From a practical standpoint, the presented framework highlights that local solar and batteries, even if initially expensive, can significantly lessen dependence on diesel and mitigate protracted power outages. The case studies emphasize that certain islands, such as Salawati, can act as net exporters to their microgrid peers, offering pathways to more cost-effective regional solutions that avoid installing large-scale storage on each island. Policymakers and local utilities may thus consider cooperative procurement of generation and storage assets, reinforcing transmission lines among nearby islands to unlock these economies of scale. More detailed coordination, including scheduling, dynamic line limits, and real-time exchange prices, can further optimize the cluster-wide operation. For many developing regions with widely spread island communities, these findings underscore the transformative role of networked microgrids in upgrading rural electrification portfolios.

Despite its comprehensive structure, the analysis incorporated a set of simplifying assumptions. The unlimited interconnection capacity between islands may overestimate the benefits of power sharing since realistic line constraints or transmission losses were not modeled. Similarly, consumer loads were kept static outside of merit-order load shedding, overlooking potential demand response measures or elastic price signals that might further reduce unmet demand. The absence of detailed cost modeling around distribution infrastructure or interconnection expansions also limits the assessment of capital expenditure to the generation and storage assets. Lastly, the research focused primarily on solar resources, with no explicit treatment of additional renewables or combined heat and power units that may offer complementary output profiles.

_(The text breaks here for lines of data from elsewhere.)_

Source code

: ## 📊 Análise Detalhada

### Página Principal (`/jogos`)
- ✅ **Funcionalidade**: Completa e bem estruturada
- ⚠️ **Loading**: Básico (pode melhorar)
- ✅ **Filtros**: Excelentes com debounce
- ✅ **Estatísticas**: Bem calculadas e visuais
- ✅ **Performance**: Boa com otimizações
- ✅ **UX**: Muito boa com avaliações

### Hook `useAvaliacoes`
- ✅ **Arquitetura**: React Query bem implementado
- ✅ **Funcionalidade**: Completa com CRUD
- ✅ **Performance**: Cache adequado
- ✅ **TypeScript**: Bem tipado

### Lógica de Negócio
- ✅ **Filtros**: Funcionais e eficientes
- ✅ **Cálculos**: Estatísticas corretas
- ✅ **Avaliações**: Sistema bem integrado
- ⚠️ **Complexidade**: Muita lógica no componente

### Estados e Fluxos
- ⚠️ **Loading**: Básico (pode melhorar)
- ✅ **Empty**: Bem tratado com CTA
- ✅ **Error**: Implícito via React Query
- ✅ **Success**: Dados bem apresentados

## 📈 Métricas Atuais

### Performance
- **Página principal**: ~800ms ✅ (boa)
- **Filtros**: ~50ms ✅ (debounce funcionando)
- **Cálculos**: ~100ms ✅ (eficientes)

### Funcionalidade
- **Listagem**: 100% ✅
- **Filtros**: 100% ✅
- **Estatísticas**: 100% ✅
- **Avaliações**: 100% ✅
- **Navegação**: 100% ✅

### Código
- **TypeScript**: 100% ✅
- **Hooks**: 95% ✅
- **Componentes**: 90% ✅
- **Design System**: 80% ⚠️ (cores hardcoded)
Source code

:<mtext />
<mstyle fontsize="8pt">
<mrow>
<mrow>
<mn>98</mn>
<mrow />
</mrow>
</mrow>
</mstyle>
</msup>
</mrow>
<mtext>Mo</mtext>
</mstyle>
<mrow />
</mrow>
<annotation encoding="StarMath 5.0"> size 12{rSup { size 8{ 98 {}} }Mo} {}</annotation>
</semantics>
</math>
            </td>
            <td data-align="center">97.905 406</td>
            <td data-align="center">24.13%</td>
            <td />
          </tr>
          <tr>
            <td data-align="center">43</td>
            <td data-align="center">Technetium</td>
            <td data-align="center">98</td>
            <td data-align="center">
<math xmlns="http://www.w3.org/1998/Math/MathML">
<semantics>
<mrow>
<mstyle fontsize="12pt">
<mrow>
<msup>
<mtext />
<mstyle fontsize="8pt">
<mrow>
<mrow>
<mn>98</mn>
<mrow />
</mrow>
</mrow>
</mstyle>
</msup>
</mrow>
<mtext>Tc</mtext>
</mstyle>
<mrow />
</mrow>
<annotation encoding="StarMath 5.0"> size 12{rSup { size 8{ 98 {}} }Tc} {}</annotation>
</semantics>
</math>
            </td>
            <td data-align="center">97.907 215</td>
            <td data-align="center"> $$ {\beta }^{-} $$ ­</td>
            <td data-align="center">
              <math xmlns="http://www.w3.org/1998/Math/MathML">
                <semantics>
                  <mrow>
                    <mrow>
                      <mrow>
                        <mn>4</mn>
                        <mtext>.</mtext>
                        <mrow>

Several improvements could be explored in subsequent work. Future studies may refine the network model by implementing realistic line capacities, electrical losses, or dynamic reconfiguration to identify bottlenecks and assess how partial interconnections affect cluster performance. Introducing demand-side flexibility through direct load control or real-time pricing strategies could reveal how consumer participation further stabilizes system operations under adverse weather conditions. Researchers might also explore multi-energy systems that couple electricity with heating, cooling, or hydrogen production, thereby enabling more effective utilization of surplus renewable output. Beyond the scope of Indonesian islands, the integrated simulation–optimization framework could be tailored to other remote or high-risk regions where networked microgrids have the potential to improve resilience and encourage greater renewable penetration.